Много недель я бродила по замку, несчастная и неприкаянная. Поручение Ксаниппы я вспомнила только через месяц после похорон.
Я нашла отчима на стене, откуда он смотрел на Королевское озеро, и передала ему слова Ксаниппы. Он не спросил меня, почему я служу на посылках у этой женщины — даже не подал виду, что слышит меня. Он смотрел куда-то вдаль — возможно, на рыбачьи лодки, чуть видные в тумане.

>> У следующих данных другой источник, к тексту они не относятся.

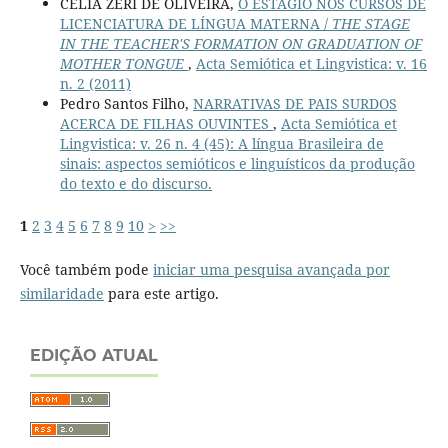
CÉLIA ZERI DE OLIVEIRA,
O ESTÁGIO NOS CURSOS DE
LICENCIATURA DE LÍNGUA MATERNA /
THE STAGE
IN THE TEACHER'S FORMATION ON GRADUATION OF
MOTHER TONGUE
,
Acta Semiótica et Lingvistica: v. 16
n. 2 (2011)
Pedro Santos Filho,
NARRATIVAS DE PAIS SURDOS
ACERCA DE FILHAS OUVINTES
,
Acta Semiótica et
Lingvistica: v. 26 n. 4 (45): A língua Brasileira de
sinais: aspectos semióticos e linguísticos da produção
do texto e do discurso.
1
2
3
4
5
6
7
8
9
10
>
>>
Você também pode
iniciar uma pesquisa avançada por
similaridade
para este artigo.
EDIÇÃO ATUAL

Первые годы в разрушенном замке дались тяжело всем, не только мне и матери. Господин Сулис должен был и наблюдать за стройкой — огромная и бесконечно сложная задача, — и поддерживать дух своих людей в первую суровую зиму.
Одно дело — поклясться в порыве благородного негодования, что последуешь за своим господином хоть на край света, и совсем другое — когда твой господин останавливается и следование за ним превращается в изгнание. Когда наббанийские воины стали понимать, что этому холодному эркинлендскому захолустью суждено сделаться их домом навсегда, начались трудности: пьянство, драки между собой и даже столкновения с местными.., с нашими, хотя я уже стала забывать, что это мой народ. После смерти матери мне казалось порой, что настоящая изгнанница — это я, окруженная наббанийскими именами, лицами и речью даже у себя на родине.
Да, первая зима не принесла нам радости, но мы пережили ее и принялись заново налаживать свою жизнь — жизнь отверженных. Но если кто и был рожден для такой судьбы, то это мой отчим.
Когда я снова вижу его в своей памяти, когда рисую себе этот широкий тяжелый лоб и суровое лицо, я думаю о нем как об острове, лежащем по ту сторону бурных вод — он близко, но на нем никто не бывает. Я была слишком мала и застенчива, чтобы пробовать докричаться через разделяющий нас поток, но вряд ли это имело значение — Сулис не казался человеком, которого одиночество тяготит. Даже в людной комнате он всегда смотрел не на людей, а на стены, словно видел сквозь камень какое-то лучшее место. Даже в самые счастливые его дни я редко видела, как он смеется, а его мимолетная улыбка давала понять, что шутки, которые ему нравятся, другим непонятны.